*** Opening PROVIDED DATA ***

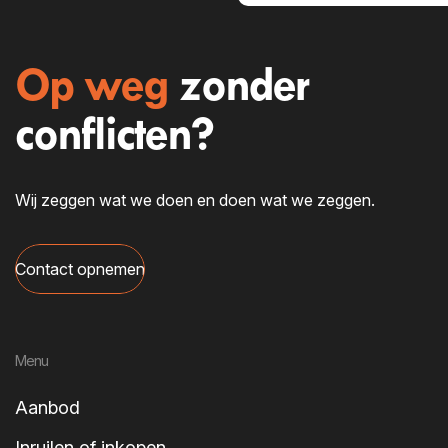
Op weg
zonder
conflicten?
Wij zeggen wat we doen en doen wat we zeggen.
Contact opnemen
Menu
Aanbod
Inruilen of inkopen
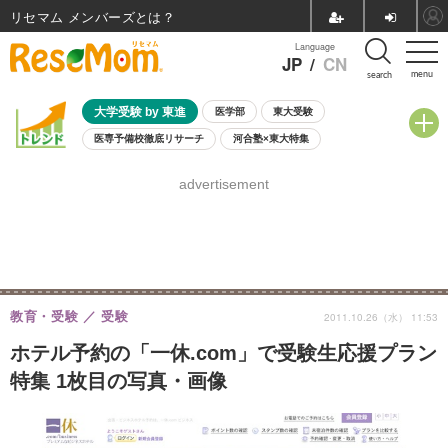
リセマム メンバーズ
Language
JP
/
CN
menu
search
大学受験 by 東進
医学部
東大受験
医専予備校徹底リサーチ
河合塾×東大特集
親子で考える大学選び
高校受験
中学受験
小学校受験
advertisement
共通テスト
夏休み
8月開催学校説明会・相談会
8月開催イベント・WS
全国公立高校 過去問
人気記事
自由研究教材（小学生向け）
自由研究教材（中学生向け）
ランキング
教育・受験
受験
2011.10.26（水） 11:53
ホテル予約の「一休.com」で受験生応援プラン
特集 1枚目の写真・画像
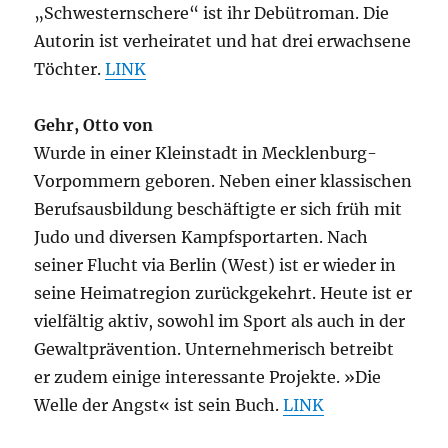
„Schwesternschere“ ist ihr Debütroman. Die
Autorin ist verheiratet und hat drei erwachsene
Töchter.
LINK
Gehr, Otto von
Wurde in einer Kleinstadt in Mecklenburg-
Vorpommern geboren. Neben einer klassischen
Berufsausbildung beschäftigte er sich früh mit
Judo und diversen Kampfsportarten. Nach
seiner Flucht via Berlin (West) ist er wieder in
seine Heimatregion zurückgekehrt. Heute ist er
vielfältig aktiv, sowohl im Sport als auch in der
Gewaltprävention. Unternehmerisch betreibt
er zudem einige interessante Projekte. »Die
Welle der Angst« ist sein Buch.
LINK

*** Closing PROVIDED DATA ***
*** Opening PROVIDED DATA ***

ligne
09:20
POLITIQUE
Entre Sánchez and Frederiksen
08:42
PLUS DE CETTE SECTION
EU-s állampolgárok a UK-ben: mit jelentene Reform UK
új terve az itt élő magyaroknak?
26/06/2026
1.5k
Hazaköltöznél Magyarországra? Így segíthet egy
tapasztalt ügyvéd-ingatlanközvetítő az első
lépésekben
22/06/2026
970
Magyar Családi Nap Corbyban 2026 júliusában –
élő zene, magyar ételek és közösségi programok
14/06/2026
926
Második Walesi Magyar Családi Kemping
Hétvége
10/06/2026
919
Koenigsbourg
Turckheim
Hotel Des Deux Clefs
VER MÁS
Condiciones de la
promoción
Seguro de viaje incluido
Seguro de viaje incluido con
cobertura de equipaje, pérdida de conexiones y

*** Closing PROVIDED DATA ***

## ACTIVITY
What's needed is an exact copy of the lines above from the one with "医専予備校徹底リサーチ" through the one with "Gewaltprävention. Unternehmerisch betreibt", both included; the pictures stay out.

## EXERCISE ANSWER
医専予備校徹底リサーチ
河合塾×東大特集
親子で考える大学選び
高校受験
中学受験
小学校受験
advertisement
共通テスト
夏休み
8月開催学校説明会・相談会
8月開催イベント・WS
全国公立高校 過去問
人気記事
自由研究教材（小学生向け）
自由研究教材（中学生向け）
ランキング
教育・受験
受験
2011.10.26（水） 11:53
ホテル予約の「一休.com」で受験生応援プラン
特集 1枚目の写真・画像
„Schwesternschere“ ist ihr Debütroman. Die
Autorin ist verheiratet und hat drei erwachsene
Töchter.
LINK
Gehr, Otto von
Wurde in einer Kleinstadt in Mecklenburg-
Vorpommern geboren. Neben einer klassischen
Berufsausbildung beschäftigte er sich früh mit
Judo und diversen Kampfsportarten. Nach
seiner Flucht via Berlin (West) ist er wieder in
seine Heimatregion zurückgekehrt. Heute ist er
vielfältig aktiv, sowohl im Sport als auch in der
Gewaltprävention. Unternehmerisch betreibt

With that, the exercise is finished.